SecurityBrief Asia - Technology news for CISOs & cybersecurity decision-makers
Story image
Kaspersky detects 500k phishing attempts on SEA businesses
Fri, 29th Mar 2024

Next-generation security solutions firm, Kaspersky, detected nearly 500,000 financial phishing attempts on businesses across Southeast Asia (SEA) in 2023.

Philippines, with 163,279 attempts, topped the list, while Malaysia and Indonesia followed with 124,105 and 97,465 phishing attempts respectively. Lesser incidents were reported in Vietnam at 36,130, and remarkably few attempts were detected in Thailand and Singapore at 25,227 and 9,502 respectively.

According to Kaspersky, phishing continues to be a favoured deception method employed by hackers for infiltrating business networks. The surge in generative AI technology is equipping cybercriminals with an ability to create compelling phishing messages, thereby heightening the potency of such scams, the security solutions firm says.
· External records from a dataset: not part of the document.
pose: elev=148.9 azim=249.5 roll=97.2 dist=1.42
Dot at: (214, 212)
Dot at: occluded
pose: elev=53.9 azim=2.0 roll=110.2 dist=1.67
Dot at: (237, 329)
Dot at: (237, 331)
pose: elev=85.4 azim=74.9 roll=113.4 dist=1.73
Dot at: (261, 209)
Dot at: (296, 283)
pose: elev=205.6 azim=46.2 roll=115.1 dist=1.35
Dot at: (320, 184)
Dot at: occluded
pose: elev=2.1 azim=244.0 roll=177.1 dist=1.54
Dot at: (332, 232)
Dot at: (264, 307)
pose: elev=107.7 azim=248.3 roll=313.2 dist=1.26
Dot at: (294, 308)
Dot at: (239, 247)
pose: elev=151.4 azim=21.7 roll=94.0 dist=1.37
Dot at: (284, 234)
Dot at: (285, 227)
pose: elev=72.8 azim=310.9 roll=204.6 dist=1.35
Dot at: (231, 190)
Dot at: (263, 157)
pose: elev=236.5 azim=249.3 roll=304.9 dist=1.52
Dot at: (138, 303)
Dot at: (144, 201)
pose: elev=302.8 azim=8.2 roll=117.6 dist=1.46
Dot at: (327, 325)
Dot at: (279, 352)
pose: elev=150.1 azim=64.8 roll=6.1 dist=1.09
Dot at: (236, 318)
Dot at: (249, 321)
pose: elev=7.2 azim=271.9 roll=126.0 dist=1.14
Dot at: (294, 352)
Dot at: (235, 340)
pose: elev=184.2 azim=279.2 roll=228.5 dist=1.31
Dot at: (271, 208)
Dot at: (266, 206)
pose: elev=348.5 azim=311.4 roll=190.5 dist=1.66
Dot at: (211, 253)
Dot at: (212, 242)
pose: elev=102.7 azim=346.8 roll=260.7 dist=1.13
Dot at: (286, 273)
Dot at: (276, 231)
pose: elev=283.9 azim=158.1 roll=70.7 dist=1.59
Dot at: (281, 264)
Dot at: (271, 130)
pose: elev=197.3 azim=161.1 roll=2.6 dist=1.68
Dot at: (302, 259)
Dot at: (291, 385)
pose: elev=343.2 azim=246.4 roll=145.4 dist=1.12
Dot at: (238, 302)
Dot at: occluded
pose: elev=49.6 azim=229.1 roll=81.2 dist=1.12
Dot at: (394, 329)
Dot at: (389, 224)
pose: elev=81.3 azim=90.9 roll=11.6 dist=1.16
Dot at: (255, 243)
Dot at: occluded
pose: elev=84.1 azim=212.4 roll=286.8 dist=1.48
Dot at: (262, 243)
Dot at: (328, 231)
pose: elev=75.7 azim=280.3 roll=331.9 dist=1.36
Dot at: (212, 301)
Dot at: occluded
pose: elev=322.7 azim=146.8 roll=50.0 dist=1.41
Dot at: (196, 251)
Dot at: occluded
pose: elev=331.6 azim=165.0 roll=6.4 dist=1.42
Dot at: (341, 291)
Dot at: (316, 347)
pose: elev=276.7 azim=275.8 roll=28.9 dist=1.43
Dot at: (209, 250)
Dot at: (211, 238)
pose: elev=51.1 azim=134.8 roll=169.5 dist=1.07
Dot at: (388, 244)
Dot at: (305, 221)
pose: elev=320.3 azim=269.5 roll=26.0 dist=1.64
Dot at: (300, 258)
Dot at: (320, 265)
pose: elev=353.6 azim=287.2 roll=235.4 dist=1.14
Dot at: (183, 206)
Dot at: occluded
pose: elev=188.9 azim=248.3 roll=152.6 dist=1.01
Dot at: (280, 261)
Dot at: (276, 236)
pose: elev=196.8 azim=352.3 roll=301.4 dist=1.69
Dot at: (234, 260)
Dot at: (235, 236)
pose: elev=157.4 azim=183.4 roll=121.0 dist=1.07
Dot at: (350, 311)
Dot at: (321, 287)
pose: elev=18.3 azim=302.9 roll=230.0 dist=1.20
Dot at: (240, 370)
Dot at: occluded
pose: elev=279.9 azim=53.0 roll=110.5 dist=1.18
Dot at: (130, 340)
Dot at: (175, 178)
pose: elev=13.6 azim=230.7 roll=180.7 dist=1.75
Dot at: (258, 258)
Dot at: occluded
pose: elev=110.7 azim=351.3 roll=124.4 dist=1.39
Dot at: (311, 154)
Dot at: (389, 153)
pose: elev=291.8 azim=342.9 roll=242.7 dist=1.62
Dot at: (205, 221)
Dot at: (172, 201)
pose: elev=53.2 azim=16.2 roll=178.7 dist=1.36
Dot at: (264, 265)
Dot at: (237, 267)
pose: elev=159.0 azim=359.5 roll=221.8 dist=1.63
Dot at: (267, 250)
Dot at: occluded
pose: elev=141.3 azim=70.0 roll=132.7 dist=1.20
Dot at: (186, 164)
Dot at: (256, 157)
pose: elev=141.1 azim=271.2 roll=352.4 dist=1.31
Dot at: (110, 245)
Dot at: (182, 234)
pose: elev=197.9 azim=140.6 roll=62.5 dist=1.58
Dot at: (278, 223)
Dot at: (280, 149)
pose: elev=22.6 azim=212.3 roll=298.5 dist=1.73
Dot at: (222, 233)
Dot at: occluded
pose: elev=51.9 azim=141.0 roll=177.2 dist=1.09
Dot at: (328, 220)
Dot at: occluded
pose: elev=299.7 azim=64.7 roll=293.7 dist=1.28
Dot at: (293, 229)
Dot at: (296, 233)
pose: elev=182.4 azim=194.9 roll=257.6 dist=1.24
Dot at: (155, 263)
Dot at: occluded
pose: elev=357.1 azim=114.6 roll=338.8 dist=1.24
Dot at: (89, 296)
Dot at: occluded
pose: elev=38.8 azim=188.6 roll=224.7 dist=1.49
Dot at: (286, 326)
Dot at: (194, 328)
In an elaborate illustration of the threat landscape, Yeo Siang Tiong, General Manager for Southeast Asia at Kaspersky, says, "Phishing is a trusted technique for cybercriminals when it comes to infiltrating business networks because they usually work."

"The evolving technology, especially generative AI, aids the creation of deceptive resources, often blurring the distinguishing line between scam and legitimate communication," Yeo said.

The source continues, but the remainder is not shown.